再犯防止への期待

この背景には、各国とも一度罪を犯した人が再び罪を犯す率、再犯率といいますが、これが高いことが挙げられます。

法務省が毎年出している犯罪白書によりますと、刑法犯で検挙された人のうち、初めて罪を犯した人、初犯者は2006年に23万5000人だったのが23年には9万7000人と6割近く減っている一方で、再犯者は14万9000人から8万6000人と4割減にとどまっていて、23年の再犯率は47%と高止まりが続いています。

また、再犯した人のうち7割が無職で、22年に刑務所を出た人のうち出所時に居住先がなかった人の再入率、また刑務所に入ってしまった人は21.8%と全体の再入率の13%を大きく上回っています。つまり、住むところや仕事がない人の再犯率が高いということで、逆に言えば住居や仕事があれば再犯率が減る可能性が高いということです。数字の出し方が違うので一概には比べられないのですが、おおむねこれは諸外国でも同じ状況です。
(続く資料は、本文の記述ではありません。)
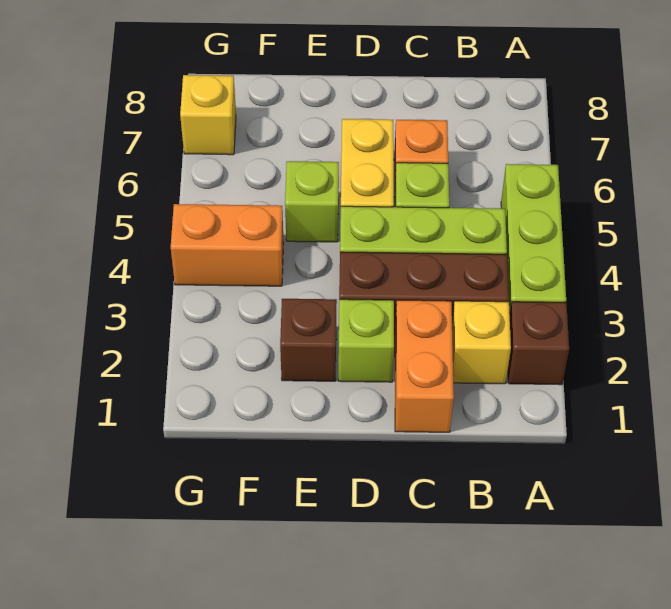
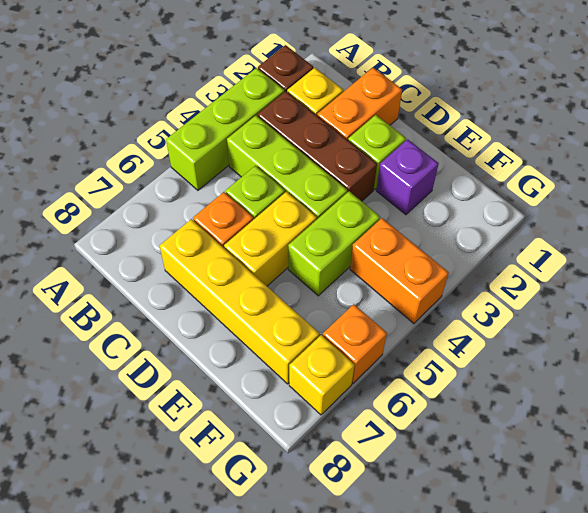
none -> yellow brick C7:F7 level 1
brown brick E2 level 1 -> purple brick E2 level 1
lime brick E5 level 1 -> lime brick E4:E5 level 1
none -> orange brick G6 level 1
4年前の2021年3月に京都で開催された「国連犯罪防止刑事司法会議(京都コングレス)」では、再犯防止が主要テーマの一つとして議論され、各国の再犯率の高さと対策について意見交換が行われました。そこで、日本の官民連携によるきめ細やかな支援、特に保護司制度が高く評価され、今回の国連の場での準則作成につながったのです。

地域社会全体で支える仕組み

先ほど「官民が連携して」といいましたが、これは保護司だけでなく民生委員だとか町内会などといった地域でさまざまな活動をしている人たちも加わっているということを表しておりまして、古くて新しい、また日本らしいコミュニティとして、いい意味でよってたかって犯罪者の更生、社会復帰を手伝っているということで、学校と家庭、地域で子供を育てていくという昭和の日本的な子育てと根っこが同じといっていいと思います。日本が世界に誇るべき制度といえます。